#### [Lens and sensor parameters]

# # # # # # #

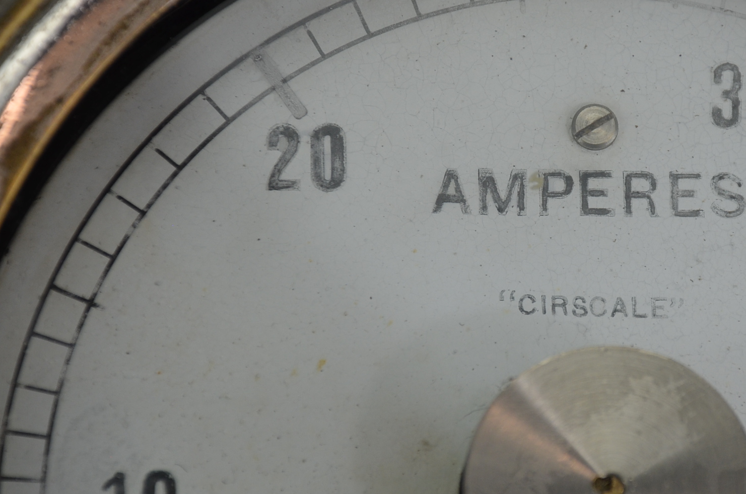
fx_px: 6966
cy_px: 262
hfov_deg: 6.1
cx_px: 589
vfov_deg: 4.1
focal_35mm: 337
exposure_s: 1/250
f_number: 5.6
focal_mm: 135
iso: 400
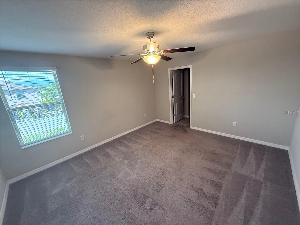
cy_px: 112
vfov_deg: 85.7
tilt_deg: -13.4
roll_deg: +5.8
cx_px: 150
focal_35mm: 14
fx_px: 121
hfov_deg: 102.1
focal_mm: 2.22
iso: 400
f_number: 2.2
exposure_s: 1/60
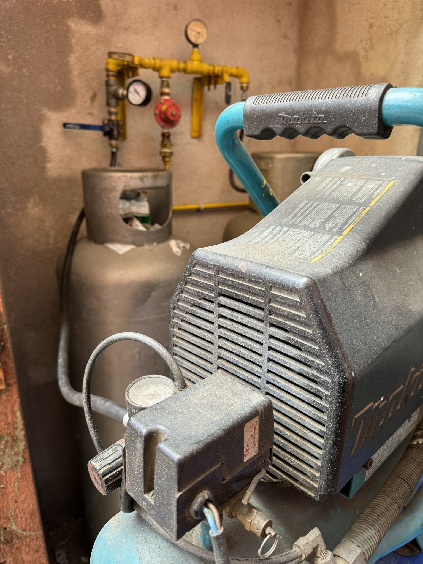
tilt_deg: -20.6
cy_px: 282
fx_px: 391
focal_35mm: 24
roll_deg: -0.2
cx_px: 212
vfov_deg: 71.6
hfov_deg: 56.8
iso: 200
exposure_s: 1/121
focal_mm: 6.76
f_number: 1.78
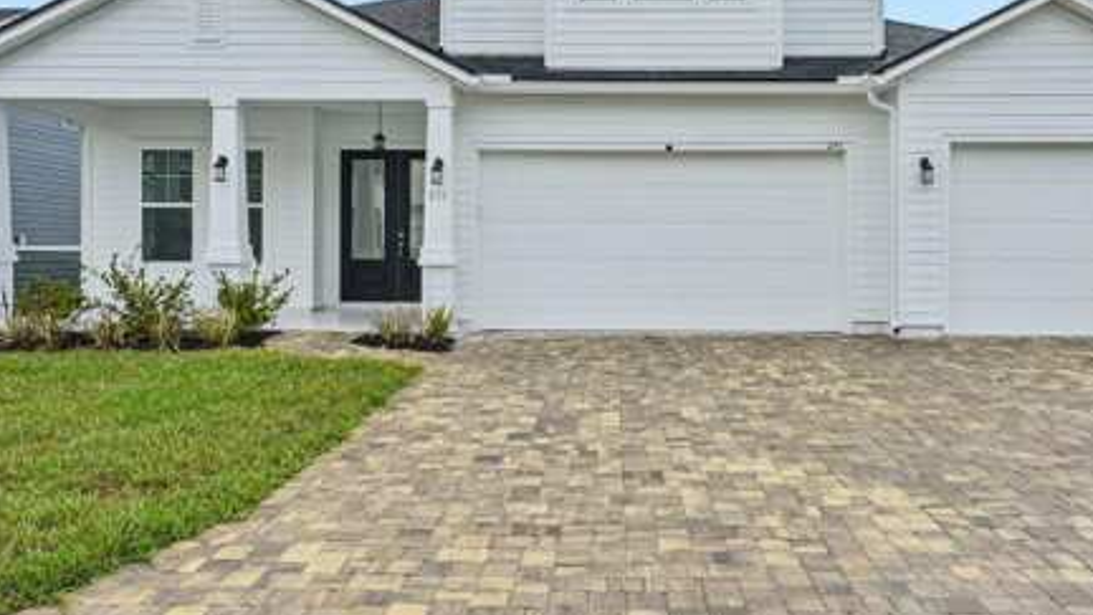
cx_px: 584
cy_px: 253
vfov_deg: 37.7
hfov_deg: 62.6
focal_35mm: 31
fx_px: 898
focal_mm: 16
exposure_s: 1/250
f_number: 8
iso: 100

# # # # # # #

#### [YOUR OBJECTIVE]
Your copy should hold every record word for word and none of the pictures.

#### [SOLUTION FOR THIS TASK]
fx_px: 6966
cy_px: 262
hfov_deg: 6.1
cx_px: 589
vfov_deg: 4.1
focal_35mm: 337
exposure_s: 1/250
f_number: 5.6
focal_mm: 135
iso: 400
cy_px: 112
vfov_deg: 85.7
tilt_deg: -13.4
roll_deg: +5.8
cx_px: 150
focal_35mm: 14
fx_px: 121
hfov_deg: 102.1
focal_mm: 2.22
iso: 400
f_number: 2.2
exposure_s: 1/60
tilt_deg: -20.6
cy_px: 282
fx_px: 391
focal_35mm: 24
roll_deg: -0.2
cx_px: 212
vfov_deg: 71.6
hfov_deg: 56.8
iso: 200
exposure_s: 1/121
focal_mm: 6.76
f_number: 1.78
cx_px: 584
cy_px: 253
vfov_deg: 37.7
hfov_deg: 62.6
focal_35mm: 31
fx_px: 898
focal_mm: 16
exposure_s: 1/250
f_number: 8
iso: 100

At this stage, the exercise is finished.